The study systematically calculates masses of fully-heavy tetraquarks in a specific color configuration using QCD sum rules, offering new mass predictions and insights into their possible experimental signatures.

Findings

Charm tetraquarks predicted around 6.3-6.5 GeV (S-wave) and 7.0-7.2 GeV (P-wave).

Bottom tetraquarks predicted around 18.2 GeV (S-wave) and 18.4-18.8 GeV (P-wave).
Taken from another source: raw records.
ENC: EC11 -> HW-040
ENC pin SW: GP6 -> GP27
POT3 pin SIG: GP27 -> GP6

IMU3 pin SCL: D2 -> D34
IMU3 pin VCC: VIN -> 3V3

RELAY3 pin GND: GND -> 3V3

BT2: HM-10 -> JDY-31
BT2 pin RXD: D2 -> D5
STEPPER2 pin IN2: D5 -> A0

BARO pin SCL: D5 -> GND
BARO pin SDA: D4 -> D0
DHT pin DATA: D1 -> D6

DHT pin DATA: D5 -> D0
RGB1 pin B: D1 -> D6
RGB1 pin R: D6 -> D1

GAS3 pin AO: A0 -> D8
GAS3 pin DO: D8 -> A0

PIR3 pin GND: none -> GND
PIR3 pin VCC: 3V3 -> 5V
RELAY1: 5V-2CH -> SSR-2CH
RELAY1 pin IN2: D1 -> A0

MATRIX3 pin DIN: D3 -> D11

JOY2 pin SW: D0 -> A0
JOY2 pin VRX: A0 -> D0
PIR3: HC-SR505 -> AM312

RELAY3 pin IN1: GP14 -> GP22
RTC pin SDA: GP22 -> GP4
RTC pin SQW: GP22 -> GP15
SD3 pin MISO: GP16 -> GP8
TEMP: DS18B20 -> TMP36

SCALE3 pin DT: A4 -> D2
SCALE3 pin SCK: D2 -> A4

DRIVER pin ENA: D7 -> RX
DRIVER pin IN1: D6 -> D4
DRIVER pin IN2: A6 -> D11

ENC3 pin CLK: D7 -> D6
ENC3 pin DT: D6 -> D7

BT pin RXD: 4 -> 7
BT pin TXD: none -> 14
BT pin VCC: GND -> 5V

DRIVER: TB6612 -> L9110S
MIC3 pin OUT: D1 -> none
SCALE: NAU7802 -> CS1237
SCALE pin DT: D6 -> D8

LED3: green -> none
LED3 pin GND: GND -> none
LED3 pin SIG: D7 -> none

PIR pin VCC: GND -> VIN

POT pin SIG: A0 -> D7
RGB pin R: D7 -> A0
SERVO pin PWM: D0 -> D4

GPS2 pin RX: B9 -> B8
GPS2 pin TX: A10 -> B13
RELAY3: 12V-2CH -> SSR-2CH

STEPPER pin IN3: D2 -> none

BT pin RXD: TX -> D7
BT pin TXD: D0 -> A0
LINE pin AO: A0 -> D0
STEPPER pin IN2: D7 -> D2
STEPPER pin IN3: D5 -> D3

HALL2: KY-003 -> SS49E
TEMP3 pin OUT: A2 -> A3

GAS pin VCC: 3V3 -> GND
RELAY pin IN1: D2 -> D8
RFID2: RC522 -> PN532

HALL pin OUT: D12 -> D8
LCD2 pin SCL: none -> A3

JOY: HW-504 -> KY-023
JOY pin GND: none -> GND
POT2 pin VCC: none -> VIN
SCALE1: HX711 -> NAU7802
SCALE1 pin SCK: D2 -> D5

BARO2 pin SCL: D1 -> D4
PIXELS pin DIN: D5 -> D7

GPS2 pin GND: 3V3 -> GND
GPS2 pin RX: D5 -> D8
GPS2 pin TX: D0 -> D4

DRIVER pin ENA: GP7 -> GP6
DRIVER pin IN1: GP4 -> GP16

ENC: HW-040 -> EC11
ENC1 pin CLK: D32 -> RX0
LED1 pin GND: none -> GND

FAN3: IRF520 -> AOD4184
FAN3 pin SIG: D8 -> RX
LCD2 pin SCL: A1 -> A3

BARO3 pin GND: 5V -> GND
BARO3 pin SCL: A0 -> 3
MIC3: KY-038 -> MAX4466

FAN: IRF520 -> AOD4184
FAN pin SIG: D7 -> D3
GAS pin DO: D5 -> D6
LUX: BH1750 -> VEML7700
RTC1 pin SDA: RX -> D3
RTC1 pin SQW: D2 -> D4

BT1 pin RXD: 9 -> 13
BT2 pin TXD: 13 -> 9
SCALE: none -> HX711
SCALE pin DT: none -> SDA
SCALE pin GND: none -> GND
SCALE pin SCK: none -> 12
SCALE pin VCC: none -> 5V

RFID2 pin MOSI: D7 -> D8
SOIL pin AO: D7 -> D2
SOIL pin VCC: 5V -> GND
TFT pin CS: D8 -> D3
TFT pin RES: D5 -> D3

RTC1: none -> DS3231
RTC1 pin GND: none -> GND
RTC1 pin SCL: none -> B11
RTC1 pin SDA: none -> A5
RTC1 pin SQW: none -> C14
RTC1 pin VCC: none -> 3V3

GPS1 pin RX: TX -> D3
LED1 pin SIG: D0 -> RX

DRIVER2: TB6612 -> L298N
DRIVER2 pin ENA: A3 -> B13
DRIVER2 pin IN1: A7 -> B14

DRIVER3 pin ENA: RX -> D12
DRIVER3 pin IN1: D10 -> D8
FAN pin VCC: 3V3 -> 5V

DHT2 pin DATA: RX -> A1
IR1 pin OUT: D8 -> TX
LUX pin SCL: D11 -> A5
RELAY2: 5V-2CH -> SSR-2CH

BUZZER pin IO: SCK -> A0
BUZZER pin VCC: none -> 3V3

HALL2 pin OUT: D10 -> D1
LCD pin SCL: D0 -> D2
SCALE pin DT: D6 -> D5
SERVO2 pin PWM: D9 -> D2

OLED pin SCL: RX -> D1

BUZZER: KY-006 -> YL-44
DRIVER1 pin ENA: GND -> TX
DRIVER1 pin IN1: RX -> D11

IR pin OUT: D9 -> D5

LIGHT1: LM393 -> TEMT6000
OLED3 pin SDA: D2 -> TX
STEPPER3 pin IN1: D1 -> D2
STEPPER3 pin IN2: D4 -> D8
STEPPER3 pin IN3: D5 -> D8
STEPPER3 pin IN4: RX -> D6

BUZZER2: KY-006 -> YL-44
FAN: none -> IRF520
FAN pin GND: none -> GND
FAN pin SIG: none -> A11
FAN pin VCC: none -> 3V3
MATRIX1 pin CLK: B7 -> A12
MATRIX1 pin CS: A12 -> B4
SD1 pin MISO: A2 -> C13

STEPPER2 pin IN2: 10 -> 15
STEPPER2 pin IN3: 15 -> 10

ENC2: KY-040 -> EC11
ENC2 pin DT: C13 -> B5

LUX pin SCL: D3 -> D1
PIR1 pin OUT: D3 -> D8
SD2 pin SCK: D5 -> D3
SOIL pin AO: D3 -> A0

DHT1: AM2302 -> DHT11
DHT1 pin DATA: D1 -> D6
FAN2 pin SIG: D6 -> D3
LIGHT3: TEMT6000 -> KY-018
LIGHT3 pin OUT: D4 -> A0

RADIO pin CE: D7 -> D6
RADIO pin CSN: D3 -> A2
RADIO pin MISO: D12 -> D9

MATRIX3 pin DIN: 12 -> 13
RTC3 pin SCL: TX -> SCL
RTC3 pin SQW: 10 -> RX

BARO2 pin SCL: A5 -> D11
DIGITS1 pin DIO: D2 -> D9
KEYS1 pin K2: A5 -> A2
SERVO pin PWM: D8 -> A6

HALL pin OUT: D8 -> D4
Results suggest some components in LHCb di-$J/psi$ structures.

Abstract

We have systematically calculated the mass spectra for S-wave and P-wave fully-charm $c\bar{c}c\bar{c}$ and fully-bottom $b\bar{b}b\bar{b}$ tetraquark states in the $\mathbf{8}_{[Q\bar{Q}]}\otimes \mathbf{8}_{[Q\bar{Q}]}$ color configuration, by using the moment QCD sum rule method. The masses for the fully-charm $c\bar cc\bar c$ tetraquark states are predicted about $6.3-6.5$ GeV for S-wave channels and $7.0-7.2$ GeV for P-wave channels. These results suggest the possibility that there are some $\mathbf{8}_{[c\bar{c}]}\otimes \mathbf{8}_{[c\bar{c}]}$ components in LHCb's di-$J/\psi$ structures. For the fully-bottom $b\bar{b}b\bar{b}$ system, their masses are calculated around 18.2 GeV for S-wave tetraquark states while 18.4-18.8 GeV for P-wave ones, which are below the $\eta_b\eta_b$ and $\Upsilon(1S)\Upsilon(1S)$ two-meson decay thresholds.